Juliana Cochnar learned that her mother had been diagnosed with breast cancer while Juliana was out traveling the world for two years. When she stopped in Australia, she called her mother, Barbara, who shared the news. The first thing Cochnar said to her mother was, “I’m coming home to help you,” but her mother had a different outlook. “Oh, no you’re not. You’re staying and doing what I can’t do.” Months later, when her travels were finished, Juliana returned home to her mother’s side.
What happened to Cochnar from her travels and witnessing her mother’s challenges made her aware of life’s bigger picture. “I had to give back,” she said, seated across from me at a San Francisco sidewalk café. “More women were going to struggle with this disease.” It’s not an uncommon path, individuals moved to make a change in the world when someone they love is struck with adversity. But what Cochnar found when she set out to make a difference was that things took on a life of their own.
That next fall, in September of 2003, Cochnar began her work. She reacquainted herself with the same charity that she had volunteered with while in her sorority at college, Susan G. Komen Race for the Cure. Race for the Cure started as a promise from a younger sister to her older sister to find a way to speed up the breast cancer research process in finding a cure to honor older sister, Susan G. Komen’s life. Twenty-five years later, Race for the Cure is the most successful fundraising event for breast cancer, and, as of 2007, has raised nearly $1 billion in research funds.
Cochnar formed the team with her women friends, called Barbie and the Boob Brigade, in honor of her mother, of which I was a part. We dressed in all pink (I wore a hot pink Marge Simpson wig) and wore t-shirts made by Cochnar with the names printed on the back of those we had loved and lost. When we walked along the San Francisco Bay, I marveled at the amount of people who had been touched by this disease.
Cochnar invited her mother in from Baltimore for what her mother believed would be a mother-daughter weekend. Barbara arrived in San Francisco, not only to the surprise of joining Barbie and the Boob Brigade for the race, but also to a huge pre-party that her daughter had created called Beats for Boobs, that was also in her honor. Juliana presented her mother with a pink-sparkled scrapbook and filled it with photos and letters from friends and family, all who had pledged money, love, and support.

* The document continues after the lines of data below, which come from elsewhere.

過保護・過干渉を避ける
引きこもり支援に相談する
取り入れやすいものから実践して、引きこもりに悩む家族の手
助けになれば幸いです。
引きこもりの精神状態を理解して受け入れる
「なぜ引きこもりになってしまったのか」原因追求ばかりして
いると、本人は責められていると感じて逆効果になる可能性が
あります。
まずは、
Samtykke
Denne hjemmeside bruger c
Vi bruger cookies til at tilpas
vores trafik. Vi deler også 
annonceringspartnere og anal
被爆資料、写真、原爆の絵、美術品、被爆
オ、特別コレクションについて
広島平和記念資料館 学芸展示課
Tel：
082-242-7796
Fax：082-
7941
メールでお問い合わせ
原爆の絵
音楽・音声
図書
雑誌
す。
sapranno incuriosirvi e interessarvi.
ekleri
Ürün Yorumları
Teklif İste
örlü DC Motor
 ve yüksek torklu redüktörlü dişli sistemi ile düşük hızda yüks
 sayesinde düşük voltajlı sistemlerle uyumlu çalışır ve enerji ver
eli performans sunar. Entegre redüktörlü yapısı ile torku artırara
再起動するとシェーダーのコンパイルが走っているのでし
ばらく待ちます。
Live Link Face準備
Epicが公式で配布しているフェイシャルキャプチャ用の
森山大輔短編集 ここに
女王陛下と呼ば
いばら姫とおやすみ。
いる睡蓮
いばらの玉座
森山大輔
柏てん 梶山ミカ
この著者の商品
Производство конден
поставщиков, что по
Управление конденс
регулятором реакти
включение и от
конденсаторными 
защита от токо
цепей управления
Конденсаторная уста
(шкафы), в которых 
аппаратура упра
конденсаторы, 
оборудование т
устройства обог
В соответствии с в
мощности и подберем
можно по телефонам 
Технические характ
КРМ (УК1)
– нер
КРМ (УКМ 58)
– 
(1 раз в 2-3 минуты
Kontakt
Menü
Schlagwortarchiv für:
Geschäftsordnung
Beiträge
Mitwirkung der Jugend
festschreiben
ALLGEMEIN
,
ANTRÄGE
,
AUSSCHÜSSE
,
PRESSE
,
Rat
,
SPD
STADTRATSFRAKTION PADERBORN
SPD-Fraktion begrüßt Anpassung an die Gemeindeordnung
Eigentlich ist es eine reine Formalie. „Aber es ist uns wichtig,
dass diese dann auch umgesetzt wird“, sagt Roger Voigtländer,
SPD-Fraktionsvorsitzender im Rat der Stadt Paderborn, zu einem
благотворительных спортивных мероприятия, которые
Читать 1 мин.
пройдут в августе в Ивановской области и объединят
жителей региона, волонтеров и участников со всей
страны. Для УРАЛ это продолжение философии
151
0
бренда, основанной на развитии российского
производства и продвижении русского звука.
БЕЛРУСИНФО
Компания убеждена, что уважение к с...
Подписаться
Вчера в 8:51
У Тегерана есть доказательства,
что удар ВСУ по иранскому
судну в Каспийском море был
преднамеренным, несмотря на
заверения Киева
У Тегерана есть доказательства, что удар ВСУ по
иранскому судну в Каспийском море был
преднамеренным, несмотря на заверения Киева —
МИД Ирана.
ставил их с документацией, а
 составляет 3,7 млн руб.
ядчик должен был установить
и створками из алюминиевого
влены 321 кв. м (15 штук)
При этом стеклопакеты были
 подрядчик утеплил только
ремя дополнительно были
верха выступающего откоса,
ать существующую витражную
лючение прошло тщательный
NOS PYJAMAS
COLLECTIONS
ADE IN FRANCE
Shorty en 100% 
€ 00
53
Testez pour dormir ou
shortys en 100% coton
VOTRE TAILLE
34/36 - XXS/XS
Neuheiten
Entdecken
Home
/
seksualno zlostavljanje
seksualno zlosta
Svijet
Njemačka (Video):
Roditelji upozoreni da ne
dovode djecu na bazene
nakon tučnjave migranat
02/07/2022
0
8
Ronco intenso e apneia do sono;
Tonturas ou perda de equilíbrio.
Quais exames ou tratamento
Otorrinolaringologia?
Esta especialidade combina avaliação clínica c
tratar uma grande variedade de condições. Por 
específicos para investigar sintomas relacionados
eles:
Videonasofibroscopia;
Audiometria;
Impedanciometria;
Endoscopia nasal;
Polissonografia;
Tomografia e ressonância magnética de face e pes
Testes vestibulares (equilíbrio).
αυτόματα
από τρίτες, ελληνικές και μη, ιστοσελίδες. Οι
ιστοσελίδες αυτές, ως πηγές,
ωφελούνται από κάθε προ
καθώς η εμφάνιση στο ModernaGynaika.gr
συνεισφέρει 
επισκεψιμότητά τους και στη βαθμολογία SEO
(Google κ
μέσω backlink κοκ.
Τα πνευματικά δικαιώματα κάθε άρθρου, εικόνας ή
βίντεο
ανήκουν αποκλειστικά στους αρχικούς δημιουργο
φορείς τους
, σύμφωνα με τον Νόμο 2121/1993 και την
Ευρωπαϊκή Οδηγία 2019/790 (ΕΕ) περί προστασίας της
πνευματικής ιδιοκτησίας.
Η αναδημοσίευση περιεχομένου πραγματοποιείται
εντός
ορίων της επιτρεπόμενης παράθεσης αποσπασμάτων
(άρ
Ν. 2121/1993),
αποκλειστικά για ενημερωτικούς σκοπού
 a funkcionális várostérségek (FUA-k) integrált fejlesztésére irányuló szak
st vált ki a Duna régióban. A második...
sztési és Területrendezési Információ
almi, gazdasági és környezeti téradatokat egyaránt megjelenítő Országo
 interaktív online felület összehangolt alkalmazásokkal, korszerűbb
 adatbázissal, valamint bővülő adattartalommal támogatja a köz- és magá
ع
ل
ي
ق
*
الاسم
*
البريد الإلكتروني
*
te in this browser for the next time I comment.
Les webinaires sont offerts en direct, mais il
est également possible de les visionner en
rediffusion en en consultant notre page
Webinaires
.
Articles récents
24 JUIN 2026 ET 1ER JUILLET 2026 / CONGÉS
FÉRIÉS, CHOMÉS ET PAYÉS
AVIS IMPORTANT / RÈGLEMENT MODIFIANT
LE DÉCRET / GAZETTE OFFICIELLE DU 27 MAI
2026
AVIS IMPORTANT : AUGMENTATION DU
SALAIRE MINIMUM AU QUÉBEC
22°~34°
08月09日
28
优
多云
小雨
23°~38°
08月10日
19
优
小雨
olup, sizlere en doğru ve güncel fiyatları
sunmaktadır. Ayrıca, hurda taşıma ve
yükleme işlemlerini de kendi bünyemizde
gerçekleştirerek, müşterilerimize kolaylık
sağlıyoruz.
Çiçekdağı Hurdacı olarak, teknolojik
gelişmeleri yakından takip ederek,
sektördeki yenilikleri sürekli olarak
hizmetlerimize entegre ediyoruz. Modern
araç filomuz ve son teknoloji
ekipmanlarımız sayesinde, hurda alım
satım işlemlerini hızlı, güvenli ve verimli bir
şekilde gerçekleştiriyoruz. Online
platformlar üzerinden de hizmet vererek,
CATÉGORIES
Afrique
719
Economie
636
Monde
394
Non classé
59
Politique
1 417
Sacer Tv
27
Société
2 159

For event planning, Cochnar reached out to her already active social circle. “I thought, ‘Wait, I know so many people, I should make this larger.’” And her friends reached back. “My friend, Radhika, had lost her aunt to breast cancer, so she said, ‘We can do this to raise community awareness,’” which got the ball rolling to decide that Beats for Boobs would be an event that would also share women’s talents. Art and collaboration blossomed. Fashion designers put on a fashion show to strut their creations down a runway. Other women were in charge of the background visual art. A female DJ spun butt-shaking House music records and other women showcased and sold their art. Another woman friend of Cochnar’s had worked with the Komen foundation in college, so she spearheaded marketing for donations while four other women followed her lead. Four years later, the committees have multiplied, with sixteen women spearheading different areas of focus for the event.
As Cochnar continued to stretch herself, she was amazed to learn that everyone who offered to help out in some way had been personally affected by breast cancer. San Francisco’s Sauce restaurant donated food for the last two years—the mother of the two brothers who owned the restaurant was also a breast cancer survivor. Sauce sent one of their top chefs to the event in order to serve up dinner directly from their hearts. The event was held at the swanky open space, 111 Minna, an art gallery and club that held all six hundred guests. When the manager of Minna donated the space, Cochnar was blown away, but when he asked if he could set up a table to sell “Tough Titties” t-shirts from his own self-created breast cancer organization, Cochnar was thrilled. “Each person who donated a large chunk to our event had been touched by breast cancer, either by their mother, sister, grandmother, or aunt. I had so many people’s stories to share.”